Damian Rodziak

Personal information
- Nationality: Polish
- Born: 27 January 2003 (age 23)

Sport
- Country: Poland
- Sport: Athletics
- Event: Discus throw

= Damian Rodziak =

Polish athlete (born 2003)

Damian Rodziak (born 27 January 2003) is a Polish discus thrower. He won the Polish Athletics Championships in 2026.

==Biography==
From Chromiec, Rodziak is one of three brothers who all compete in throwing events, including European junior champion Jakub. He is a member of LUKS Orkan Września and has been coached by Przemysław Pawlak since December 2023. Prior to that, Rodziak threw 55.54 metres and finished 14th in the discus throw at the 2022 World Athletics U20 Championships in Cali, Colombia.
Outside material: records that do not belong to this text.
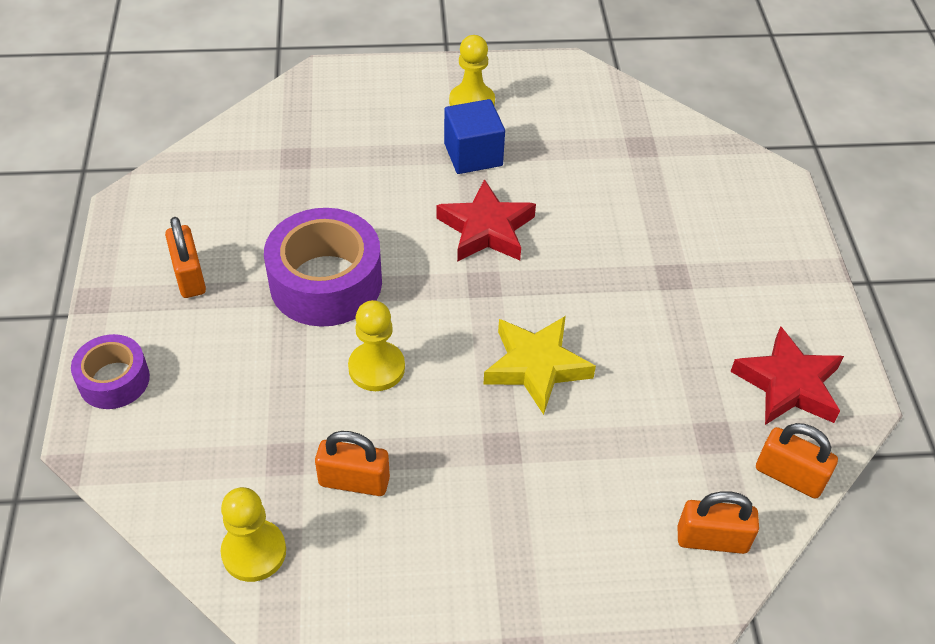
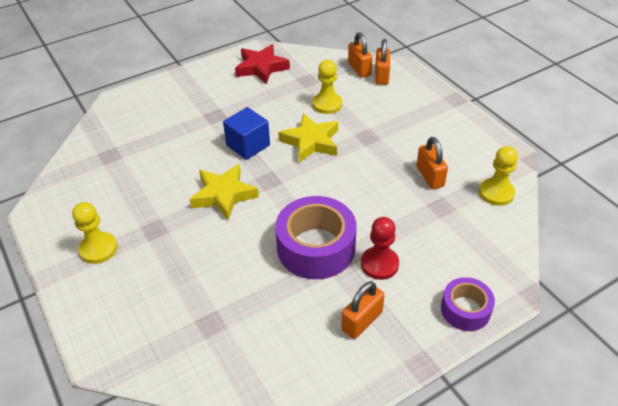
camera: 115 degrees left, 5 degrees down
(249, 332) = (379, 264): none -> red pawn
(376, 368) = (359, 198): yellow pawn -> yellow pawn (327, 104)
(473, 154) = (156, 226): blue cube -> blue cube (248, 145)
(486, 229) = (224, 195): red star -> yellow star
(789, 476) = (311, 58): orange padlock -> orange padlock (381, 76)

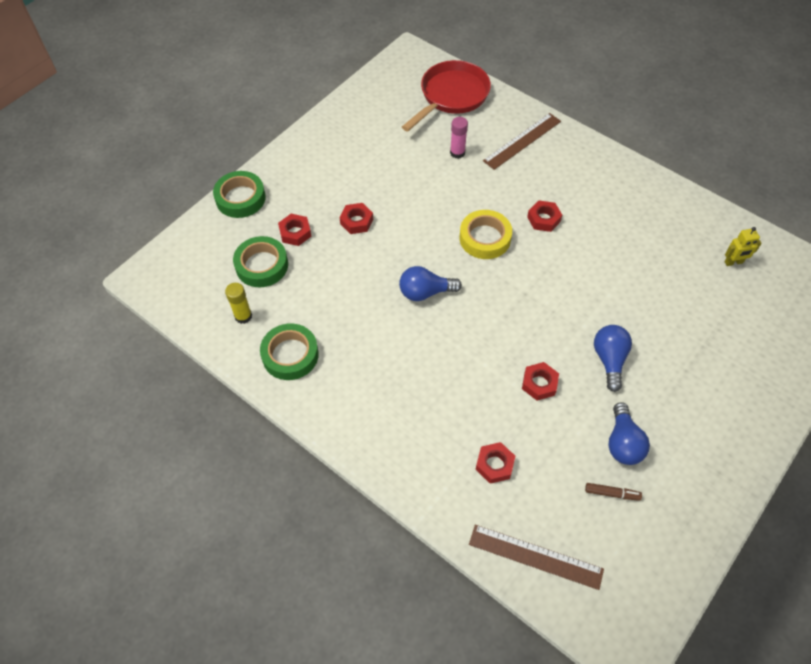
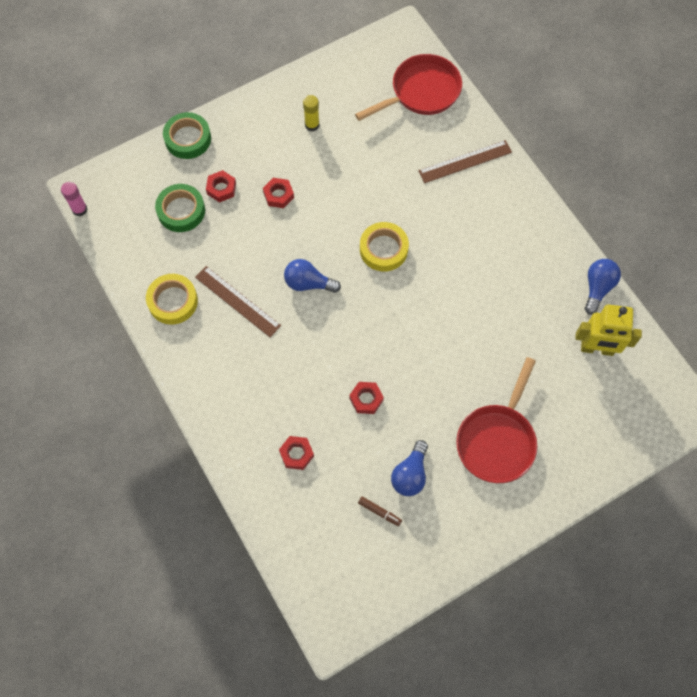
camera: 20 degrees right, 10 degrees up
(243, 316) = (148, 253): yellow glue stick -> yellow glue stick (312, 125)
(290, 355) = (173, 301): green tape -> yellow tape
(457, 153) = (399, 155): pink glue stick -> pink glue stick (79, 209)
(535, 556) = (294, 538): brown ruler -> brown ruler (237, 301)
(543, 219) = (445, 248): red nut -> none
(609, 360) = (436, 400): blue light bulb -> blue light bulb (597, 288)
(690, 378) = (497, 440): none -> red pan
(733, 262) = (597, 349): yellow robot -> yellow robot, size x1.89

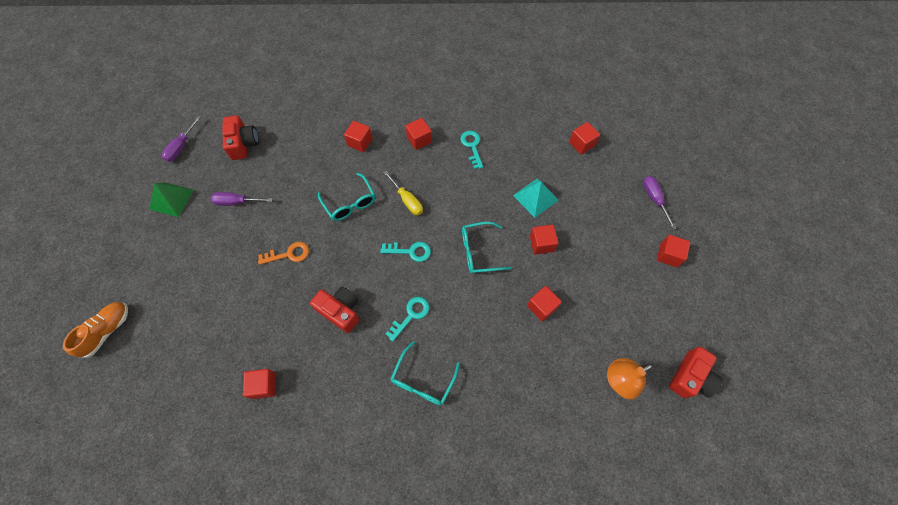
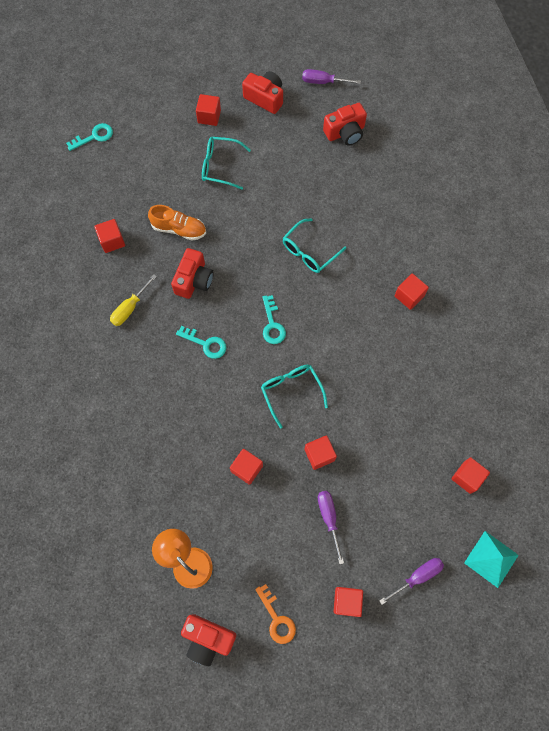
camera: 75 degrees right, 5 degrees up
(107, 331) = (131, 105): orange shoe -> orange shoe (179, 229)
(171, 199) = (265, 98): green pyramid -> red camera
(237, 202) = (279, 152): purple screwdriver -> purple screwdriver (329, 518)
(288, 254) = (238, 216): orange key -> orange key (277, 618)
(360, 142) = (385, 238): red cube -> red cube (209, 116)
(407, 200) = (329, 305): yellow screwdriver -> yellow screwdriver (130, 308)
(423, 380) = (145, 372): turquoise glasses -> turquoise glasses (220, 166)
(472, 146) = (419, 353): turquoise key -> turquoise key (94, 137)
(535, 197) = (375, 437): turquoise pyramid -> turquoise pyramid (491, 558)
Rodziak placed sixth in the discus throw at the 2025 European Athletics U23 Championships in Bergen, Norway, with a throw of 58.59 metres and later finish runner-up at the senior Polish Athletics Championships.
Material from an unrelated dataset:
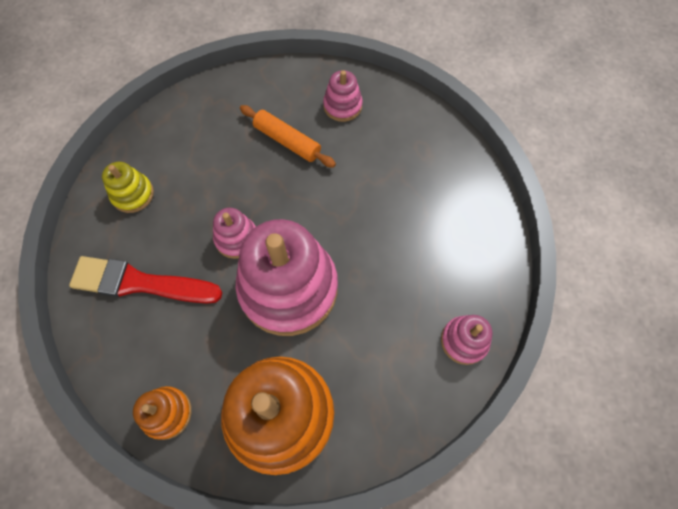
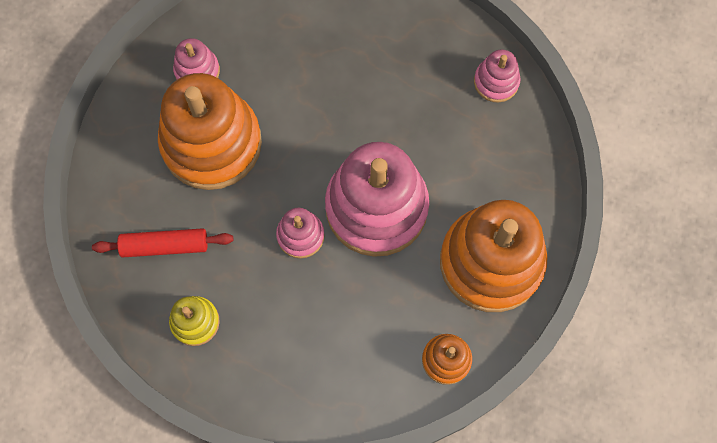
camera: 65 degrees left, 5 degrees up
(140, 283) = (303, 345): red brush -> none
(188, 147) = (165, 246): none -> red rolling pin
(287, 141) = (211, 143): orange rolling pin -> orange stacking toy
Rodziak had thrown a personal best 60.92 meters in 2025, but usurped that with a throw of 62.00 meters in March 2026 in placing seventh at the 2026 European Throwing Cup in Nicosia, Cyprus. In May 2026, Rodziak threw a personal best of 64.24 metres in Poznań which moved him into the top-ten on the Polish all-time list, and the furthest by a Polish athlete for three years. The throw came in a series in which five of his six attempts were better than his previous personal best.

He won the Polish Athletics Championships in July 2026 for his friend senior national title with a throw of 63.66 metres, and was selected to represent Poland at the 2026 European Athletics Championships in Birmingham, England.